I am very... empty today. I feel dissapointed about very many things that have been happening around me and I really need to get them out, but some things I really do not want this certain people to know. I really think about it now that when I opened myself to trust some people was a mistake. There is no such thing as trust, at least not in my world anymore. It makes me kind of sad that I was already expecting very little out of my birthday, and even more sad how it came true. I guess I had some fun, but I know it could have been better.
About my birthday, well, it was okay. Only that. But I already know how something always happens in that date in order to ruin me e_e Sometimes life is very unfair. This time it was grotesquely horrible, let me be direct and sincere... I will never plan anything for my birthday ever again. Several people gave me calls and sent me mails and messages and that was great. The
Three people who I expected to see or hear from them early did
NOT even bother to do so. I am not mad, I am never really angry by this kind of things, just heart-broken. Now I hold one more grudge in my remorse cabinet.

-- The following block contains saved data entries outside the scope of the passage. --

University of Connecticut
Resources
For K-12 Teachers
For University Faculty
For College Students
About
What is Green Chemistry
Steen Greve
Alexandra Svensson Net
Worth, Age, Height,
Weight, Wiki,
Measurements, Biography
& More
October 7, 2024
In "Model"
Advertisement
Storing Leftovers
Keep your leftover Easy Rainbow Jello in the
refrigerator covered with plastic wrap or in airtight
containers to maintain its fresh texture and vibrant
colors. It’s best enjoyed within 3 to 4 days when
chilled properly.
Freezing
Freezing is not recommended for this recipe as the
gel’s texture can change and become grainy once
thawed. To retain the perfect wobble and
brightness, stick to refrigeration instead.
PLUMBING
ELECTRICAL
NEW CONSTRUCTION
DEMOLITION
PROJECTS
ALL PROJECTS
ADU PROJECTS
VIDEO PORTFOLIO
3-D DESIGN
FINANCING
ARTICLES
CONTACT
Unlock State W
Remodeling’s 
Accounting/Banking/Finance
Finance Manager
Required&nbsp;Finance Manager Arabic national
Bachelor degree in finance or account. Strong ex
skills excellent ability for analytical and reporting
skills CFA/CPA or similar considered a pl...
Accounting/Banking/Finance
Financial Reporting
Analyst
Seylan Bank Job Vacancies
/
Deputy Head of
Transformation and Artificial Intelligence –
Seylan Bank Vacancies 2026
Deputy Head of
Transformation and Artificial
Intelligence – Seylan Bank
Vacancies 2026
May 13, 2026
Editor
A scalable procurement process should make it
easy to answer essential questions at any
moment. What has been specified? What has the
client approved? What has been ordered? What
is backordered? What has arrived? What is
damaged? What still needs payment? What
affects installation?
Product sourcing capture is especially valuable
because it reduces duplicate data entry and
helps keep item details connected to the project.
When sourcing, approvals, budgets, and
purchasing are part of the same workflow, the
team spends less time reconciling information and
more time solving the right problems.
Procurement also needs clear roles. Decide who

Well, what else about the weekend. My brother actually gave me a present that in the dreaded day. He actually bought something for me with HIS money :D! He gave me the Xmen Evolution DVD that I wanted, I really appreatiated that from him because I know it takes him so long to get his money and he was also using it for his paintballing stuff. I understand some people do not have money for presents and that is just fine, I do not mind about it, I mean what are friends for, as long as the thought is there it is all that matter, right? :D! But it does get me mad when they actually state they are going to get me something and then they just say they have not had time to buy it. Is that so? No time? That is why all the past fucking week you were roleplaying and showing anime... e___E Yes this one is one specific statement. Some actions hurt me very much, and that one did one bad scar. But of course, must have been very busy in important things while rping that my thoughful gift was forgotten. I think... bullshit.

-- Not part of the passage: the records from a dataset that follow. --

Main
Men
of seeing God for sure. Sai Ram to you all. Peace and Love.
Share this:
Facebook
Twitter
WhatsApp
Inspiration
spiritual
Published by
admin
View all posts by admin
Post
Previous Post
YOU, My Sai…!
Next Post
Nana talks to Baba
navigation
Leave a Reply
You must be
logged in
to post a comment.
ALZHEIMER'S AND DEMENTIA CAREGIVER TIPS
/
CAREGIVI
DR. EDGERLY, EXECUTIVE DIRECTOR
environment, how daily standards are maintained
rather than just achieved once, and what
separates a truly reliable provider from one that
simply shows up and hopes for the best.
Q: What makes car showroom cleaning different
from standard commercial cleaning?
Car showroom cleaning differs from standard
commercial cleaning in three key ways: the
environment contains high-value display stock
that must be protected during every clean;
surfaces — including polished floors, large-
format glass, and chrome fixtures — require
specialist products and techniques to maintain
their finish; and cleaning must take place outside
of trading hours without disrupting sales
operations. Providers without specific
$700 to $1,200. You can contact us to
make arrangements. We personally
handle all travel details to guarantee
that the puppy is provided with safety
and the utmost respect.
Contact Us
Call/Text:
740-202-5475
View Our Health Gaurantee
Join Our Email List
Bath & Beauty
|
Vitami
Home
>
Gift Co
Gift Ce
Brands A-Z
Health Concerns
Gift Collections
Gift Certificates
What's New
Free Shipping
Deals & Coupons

So yeah, this bday was probably along the very worst ones I have ever had. Along with the one that my dad forgot about my existance x_x; This birhtday also showed also gave me a horrid mark from my friends that I will never ever forget. Roleplaying while I wait for them like a retard. I will never trust a person fully again. Overall, I suppose I did come out with lessons of life, guess my birthday was good for something, eh.
I will keep smiling people. Because I can do that, I have only been marked, but we can always pretend nothing happened so we can repeat the mistake again... I think I am trying very hard not to make myself explode in this post x___E;; -selfcontrol-
Now let me talk about the nice things that did happened in my bday...
We rented games like Bloody Roar Extreme and Xmen Next Dimension. Those were cool and now I got a hang of both the games, they are pretty easy just knowing what to do. Um, we also rented 2 movies, Cowboy Bebop: Knokin' on Heaven's Door and Cube 2: Hypercube. Pretty spiffy. Nathan slept over and that was about it... I think I wanna start a BloodyRoar rp and I will be Uranus and Xion that way I will be the bad guys and then Nathan and Rick can be good guys. Don't think you need to know the story to rp either, but I am not sure yet. I think I will also allow them to make up their own charas or just use the ones from the game, however they like.
This was a very odd post, but it makes me feel much better.
- next day edit -
Er. I did not feel like posting today, just wanted to let you people know the pretty art Lina did for me! :D!! Lookie: it is
Maverich & Saiyo from the Blood Curse story n__n!!
Thank you so much Lina!! I really like it.